Action item: Wherever "имеет" turns up in the entries, copy out the line that holds it.

### Material shown

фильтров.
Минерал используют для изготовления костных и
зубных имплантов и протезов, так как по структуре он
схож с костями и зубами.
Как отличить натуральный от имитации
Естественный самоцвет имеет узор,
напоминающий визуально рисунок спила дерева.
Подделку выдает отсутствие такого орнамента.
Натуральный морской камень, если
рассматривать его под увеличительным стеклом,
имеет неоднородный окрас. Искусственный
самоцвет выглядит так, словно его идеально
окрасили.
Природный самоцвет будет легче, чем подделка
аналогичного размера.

######

Result of this exercise:
Естественный самоцвет имеет узор,
имеет неоднородный окрас. Искусственный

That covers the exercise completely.